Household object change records
* * *
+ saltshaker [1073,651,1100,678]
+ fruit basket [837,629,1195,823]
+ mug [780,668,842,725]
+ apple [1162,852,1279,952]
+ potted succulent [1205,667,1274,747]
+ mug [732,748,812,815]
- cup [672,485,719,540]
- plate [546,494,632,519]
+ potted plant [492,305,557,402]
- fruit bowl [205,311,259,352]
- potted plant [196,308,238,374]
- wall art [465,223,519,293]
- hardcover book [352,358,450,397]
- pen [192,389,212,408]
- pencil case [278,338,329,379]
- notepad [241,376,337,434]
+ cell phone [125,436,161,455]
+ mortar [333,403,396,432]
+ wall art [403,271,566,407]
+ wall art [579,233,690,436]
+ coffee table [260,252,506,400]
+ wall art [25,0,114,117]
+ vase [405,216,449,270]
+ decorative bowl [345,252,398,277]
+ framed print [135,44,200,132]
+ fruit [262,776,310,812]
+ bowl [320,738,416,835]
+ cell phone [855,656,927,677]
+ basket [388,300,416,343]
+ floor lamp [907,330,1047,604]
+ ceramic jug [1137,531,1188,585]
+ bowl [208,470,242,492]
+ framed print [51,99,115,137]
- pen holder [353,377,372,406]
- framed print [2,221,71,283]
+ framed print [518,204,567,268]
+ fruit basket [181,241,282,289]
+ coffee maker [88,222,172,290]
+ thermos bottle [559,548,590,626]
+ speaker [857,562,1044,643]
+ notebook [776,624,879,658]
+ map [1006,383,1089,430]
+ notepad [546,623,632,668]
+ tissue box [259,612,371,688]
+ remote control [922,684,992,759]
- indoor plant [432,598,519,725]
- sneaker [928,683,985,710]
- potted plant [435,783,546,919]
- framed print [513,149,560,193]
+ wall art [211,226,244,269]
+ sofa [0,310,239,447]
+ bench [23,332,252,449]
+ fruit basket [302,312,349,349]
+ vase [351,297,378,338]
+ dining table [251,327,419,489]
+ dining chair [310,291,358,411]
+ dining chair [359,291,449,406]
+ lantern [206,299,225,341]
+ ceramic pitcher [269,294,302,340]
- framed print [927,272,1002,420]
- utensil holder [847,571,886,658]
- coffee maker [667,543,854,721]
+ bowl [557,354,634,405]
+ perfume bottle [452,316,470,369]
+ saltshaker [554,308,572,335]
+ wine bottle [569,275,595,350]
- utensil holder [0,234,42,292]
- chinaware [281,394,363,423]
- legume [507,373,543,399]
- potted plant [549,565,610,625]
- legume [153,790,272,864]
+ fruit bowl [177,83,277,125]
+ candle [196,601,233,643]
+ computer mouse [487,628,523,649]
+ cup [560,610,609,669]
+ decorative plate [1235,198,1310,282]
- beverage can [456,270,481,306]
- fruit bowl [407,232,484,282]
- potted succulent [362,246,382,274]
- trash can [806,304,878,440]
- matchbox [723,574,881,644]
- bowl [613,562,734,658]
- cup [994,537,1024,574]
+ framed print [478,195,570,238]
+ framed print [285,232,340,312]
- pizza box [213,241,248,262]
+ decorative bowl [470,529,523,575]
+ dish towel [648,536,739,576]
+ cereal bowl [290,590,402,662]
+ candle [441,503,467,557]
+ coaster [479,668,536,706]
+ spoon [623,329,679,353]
* * *
▶ _Task_
Only lines holding the word "saltshaker" are wanted, so copy each of them from the records above.

▶ _Answer space_
+ saltshaker [1073,651,1100,678]
+ saltshaker [554,308,572,335]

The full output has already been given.